I was talking to an acquaintance the other day and she told me of spending twelve days at home alone struggling to keep it together after Hurricane Irma. She broke down into tears at the memory. She's lucky as her home is intact. That are still many people between Key West and Islamorada who have not yet got their homes fixed. Insurance money has yet to arrive and skilled personnel to do the work aren't plentiful. Another category four storm will spell curtains for a lot of people barley hanging on.
Another acquaintance stopped me in the street to tell me of his great good fortune buying a house in Big Pine, epicenter of hurricane damage. He said it was cheap, whatever that means as it is damaged but it gives him a chance to own a foothold in paradise. I congratulated him as you do but his suggestion I might want to return to the burden of home ownership met with a hollow laugh from yours truly. Aside from horrendous fees and taxes to won a home there is the perennial hurricane threat which seems to be as real as anything and the return on investment gets to look a  bit scarce at my age.

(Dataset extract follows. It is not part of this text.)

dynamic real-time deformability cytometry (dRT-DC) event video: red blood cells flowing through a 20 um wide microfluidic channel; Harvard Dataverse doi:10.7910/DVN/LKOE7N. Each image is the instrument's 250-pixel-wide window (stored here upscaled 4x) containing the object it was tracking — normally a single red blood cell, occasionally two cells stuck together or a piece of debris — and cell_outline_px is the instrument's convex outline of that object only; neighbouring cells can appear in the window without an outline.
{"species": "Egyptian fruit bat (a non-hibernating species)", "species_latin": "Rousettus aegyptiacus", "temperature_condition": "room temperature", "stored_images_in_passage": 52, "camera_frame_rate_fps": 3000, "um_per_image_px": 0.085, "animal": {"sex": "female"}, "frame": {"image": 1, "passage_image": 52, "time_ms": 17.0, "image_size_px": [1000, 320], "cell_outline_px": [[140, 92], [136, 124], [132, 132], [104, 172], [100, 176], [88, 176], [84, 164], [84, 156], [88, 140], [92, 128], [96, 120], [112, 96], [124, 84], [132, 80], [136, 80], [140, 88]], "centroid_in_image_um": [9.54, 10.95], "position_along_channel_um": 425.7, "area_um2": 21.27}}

He passed on a rumor that is making the rounds these days advising residents that new housing will no longer be built after 2020.  I have no idea where such a rumor might have originated but I cannot believe it to be true. Local government has struggled to preserve open space and build so called workforce housing and one thing we know is that if construction is banned anyone with a piece of build-able land will have all the grievances in the world to go to court and seek just compensation. I don't see Monroe County overcoming that obstacle no matter how delicious and provocative the rumor of a building moratorium.
A  former mayor buzzing around on his scooter in a town with no more idea of how to create workforce housing now than during his term in office. 
I turned away from the insoluble business of housing and looked to boats for solace for a while at Key West Bight. And I;m sorry but there are some plug ugly boats on the water.  I couldn't immediately tell which was the front or the back of this "cattle boat" designed to carry maximum passengers with no regards to beauty or tradition. In the end I realized this was the bow (the front) thanks to the presence of an anchor. And on the top deck the brodge where the crew steers the boat.
Walking the boardwalk in summer heat works for me and I plan to return this summer to enjoy the serenity of salt water whe it isn't getting turned into mist by extra powerful winds.
Sailboats restored order in my mind. Proper shapes, purposeful lines as they should be.